We were in and out of Waikato Hospital or the Hilton (as it affectionately became known) for Mitchell’s first three to nine months with uncontrollable seizures. It was frightening for us as parents and hard for our 5-year-old son Cameron to comprehend what was wrong with his infant brother.

Everything we were used to in family life changed, and for people who were busy professionals and were used to looking forward to things, life dramatically became a day-by-day existence with Mitchell’s needs taking priority over everything. We weren’t just battling the medical issues, but also the emotional issues and stresses of severe anxiety and sleep deprivation.

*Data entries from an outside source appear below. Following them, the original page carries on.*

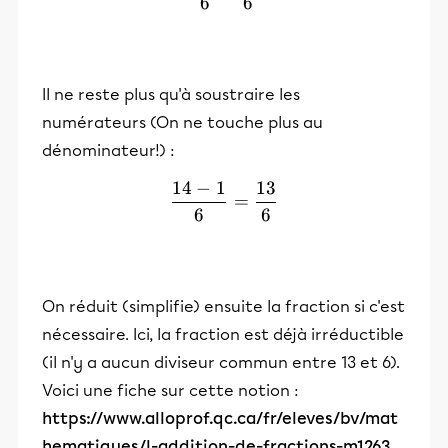
6
6
Il ne reste plus qu'à soustraire les
numérateurs (On ne touche plus au
dénominateur!) :
14
−
1
13
\frac{14-1}{6}=\frac{13
=
6
6
On réduit (simplifie) ensuite la fraction si c'est
nécessaire. Ici, la fraction est déjà irréductible
(il n'y a aucun diviseur commun entre 13 et 6).
Voici une fiche sur cette notion :
https://www.alloprof.qc.ca/fr/eleves/bv/mat
hematiques/l-addition-de-fractions-m1263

During Mitchell’s first two years, he missed developmental milestones like sitting, crawling and talking and he was fed via nasal gastric tube and then a Mic-key button through his tummy. We managed his seizures with a 5-times a day medication regime, while he also suffered aspirations, which meant admissions for an increasing spate of chest infections becoming Pneumonia

True Colours support

True Colours were there for us every step of the way.  From the moment we met Cynthia, she  recognised all our emotions, and made it OK for us to kind of “grieve” for what was not going to be a normal child, and she carefully and calmly enabled us to process what we needed and to begin to think about how to care for our special Mitchell. True Colours were amazing at coordinating with all the other medical teams and agencies; all in order so we could care for Mitchell at home to the best of our ability.

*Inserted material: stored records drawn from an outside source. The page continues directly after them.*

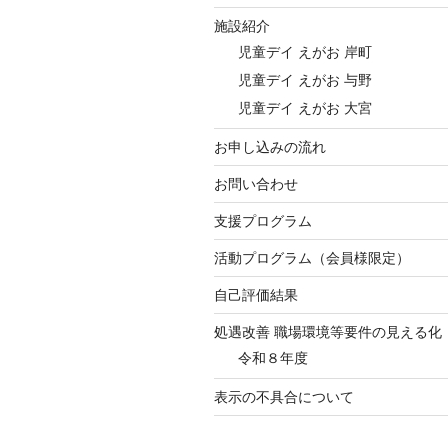
施設紹介
児童デイ えがお 岸町
児童デイ えがお 与野
児童デイ えがお 大宮
お申し込みの流れ
お問い合わせ
支援プログラム
活動プログラム（会員様限定）
自己評価結果
処遇改善 職場環境等要件の見える化
令和８年度
表示の不具合について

They also provided support for our oldest son Cameron.  While as parents we had to obviously grapple with Mitchell’s needs, we also needed to support Cameron. Stephen’s gentle and caring sessions created an environment for Cameron to open-up and provide insight into how he was really feeling. That was invaluable to help us because Cameron could have had every reason to resent his brother – but the opposite was fortunately true.

A new diagnosis

Not long after Mitchell’s second birthday, an MRI showed us were was a dramatic lack of brain development that was likely caused by an extremely rare genetic or metabolic condition. That was the first time we found out that Mitchell had a life limiting neuro-degenerative disorder – every parent’s worst nightmare. We now had a ticking clock that we could not change, control, or fix.

Once again True Colours came to the fore and helped us through a truly horrible time.  They helped us accept this new fate and process that we might not have Mitchell for a long time, AND we had to ensure we would try to make the most of every day and moment with him.

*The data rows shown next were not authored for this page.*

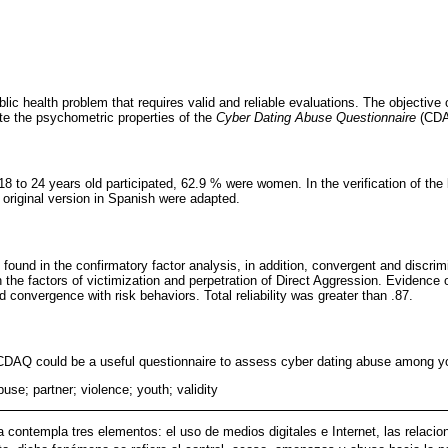
lic health problem that requires valid and reliable evaluations. The objective 
ate the psychometric properties of the
Cyber Dating Abuse Questionnaire
(CDA
 to 24 years old participated, 62.9 % were women. In the verification of the 
 original version in Spanish were adapted.
 found in the confirmatory factor analysis, in addition, convergent and discrimi
the factors of victimization and perpetration of Direct Aggression. Evidence o
nd convergence with risk behaviors. Total reliability was greater than .87.
 CDAQ could be a useful questionnaire to assess cyber dating abuse among 
use; partner; violence; youth; validity
ja contempla tres elementos: el uso de medios digitales e Internet, las relaci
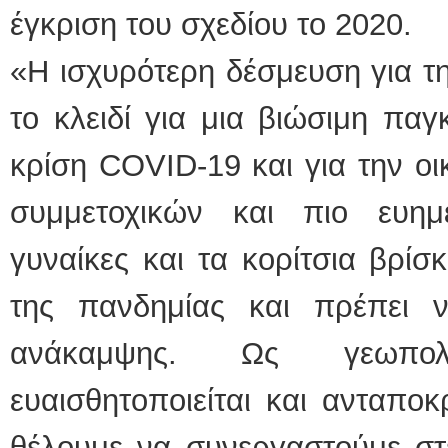
έγκριση του σχεδίου το 2020.
«Η ισχυρότερη δέσμευση για τη
το κλειδί για μια βιώσιμη πα
κρίση COVID-19 και για την οι
συμμετοχικών και πιο ευημ
γυναίκες και τα κορίτσια βρί
της πανδημίας και πρέπει 
ανάκαμψης. Ως γεωπολ
ευαισθητοποιείται και ανταποκ
θέλουμε να συνεργαστούμε στ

Inevitably life carried on and over the next 3 years Mitchell’s conditions amplified and degraded further. We continued to have frequent hospital admissions ranging in length between 4 days to two weeks, and one of us was there every day and night without fail. We had 44 admissions in total over a 5-year period. It took a huge toll on all of us including Cameron.

Because he didn’t learn to walk, Mitchell developed an increasingly severe scoliosis of the spine. His leg muscles developed dystonia, and he had hip dislocations. Mitchell’s vision didn’t properly develop, and of course he didn’t learn to speak or communicate. It was incredibly hard to see him go that way, but we did get occasional smiles on happy times and they were worth a million dollars.

Life without Mitchell

Sadly in August 2015 after yet another pneumonia, Mitchell’s battle with being a prisoner in his own body came to an end. I can’t tell you in words how that moment felt, but once again Cynthia was right there in those final days. She helped prepare us for the inevitable, and she enabled us to be in those precious final moments. And afterwards, through careful planning, all the practical arrangements were taken care of so we could be with Cameron and our family.

True Colours support didn’t end with Mitchell’s passing. They continued to keep in touch and offer support for us and Cameron who has to deal with the lifelong impacts of losing his brother and becoming an only child. Cameron had some dark times afterwards, and Stephen helped him understand what he was going through, that it’s OK to feel the pain, but that he’s going to be OK.